Error : PostResultsForwarder (HTTP Error 503): Parent relay is busy, backing off

Any one help me with this .
PostResultsForwarder (HTTP Error 503): Parent relay is busy, backing off.

All the machines are in Offline state along with the relay…

Kindly suggest

This happens when your server cannot write entries to the database faster than the requests from your clients are coming in. I’ve seen this problem a lot of times when did a “Force Refresh” on a lot of machines at once. With all the clients sending their reports at once, it was a lot of information for the core to process at one time so it would reject any reports until it had cleared it’s 3MB queue of things to be processed.

To confirm, check the relay diagnostics of your core server: https://your-core-server-name:52311/rd/

If it’s at 100%, new reports will not be processed until it is cleared. Also ensure that the connection between your server and database is active with no errors.

Hey @jmaple

how do we resolve this issue

Stop trying to refresh the clients and let the core catch up its reports. It just takes time for it to process everything but it will come through in the end. It just takes time.

Is there any way to manually say restart the service and do it.As we have lot of endpoints not reporting

Just because the console says they haven’t reported in so many minutes doesn’t mean they didn’t attempt to send reports. hence the error. The core just needs to catch up to the reports it does need to process and nothing can really happen until that completes. In my experience, it’s a waiting game until all reports are processed. Someone else may have a better answer?

You need to check the diagnostic pages of your root server and relays.

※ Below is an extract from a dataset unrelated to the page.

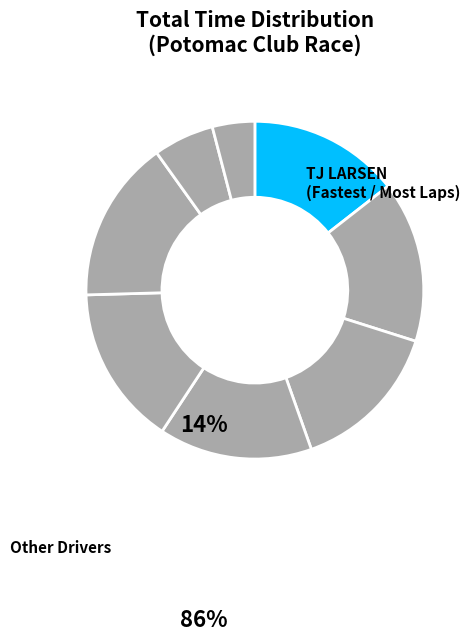

How many segments does this pie chart have?

8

There is also a performance log you can enable and check the speed of ingestion there.

You could have something offline or otherwise having issues, or it could just be that your root server is too slow at ingesting reports.

Send out a blank action to all endpoints and see if that shows up in any of the client logs. If so, then everything is working on the action side of things.

You might consider setting the client setting to limit the minimum report interval.

1 Like

Hi , what would be solution currently because still machines are not reporting… And same error in relay diagnostics .
Warning! The FillDB buffer directory is overloaded and new posts will not be accepted.
Can restart the filldb multiple times resolve this issue ?
Or Can i increase the filldb files size of Root server for a while ?

I have checked the filldb it increases to 9-10 MB and then clears it…so no stale file are there.
All relays are showing the same…but it clears for sometime and fills it again

Please suggest as my environment is not working and lots of activities are in queue.

You didn’t provide us enough information to know if things were working until now.

If all of your relays & root FillDB buffer fills but then empties, then that means everything is working, it just can’t keep up.

I really need the answer to these questions to help:

  • How many relays do you have?
  • How many endpoints do you have?
  • Do you have top level relays? (what does your relay structure look like?)
  • What does the storage volume your SQL db is on look like?
  • How is your root server volumes structured in general?
  • Do you have at least a Gigabit between all of your relays and root?
  • Do you have 10gigabit between your top level relays and root?

You should increase the max size of the FillDB buffer a bit on your root so that it can do more in batches. Don’t increase it too much or it could make the situation worse. You need to increase the maximum size, the maximum number of files and the maximum time it will wait before processing a batch.

You definitely need to increase the minimum report time AND the minimum analysis interval.

Hello Guys…

Sorry for trouble. The Filldb was carrying the corrupt data which stuck and made the performance issue.

I have cleared it multiple times .now its working properly…

Anyways thanks for your suggestion.

Any suggestion on Corrupt Data ?

1 Like

@ swap041
How did you manage to find that Filldb running the corrupt data ? and how did you manage to clear the corrupt data ?

1 Like

Just simply change the preference from the console i.e increase the heartbeat interval , sending referesh interval and wait for sometime.

when all your incoming and waiting reports are processed you will start seeing the better results post that you can change the preferences again.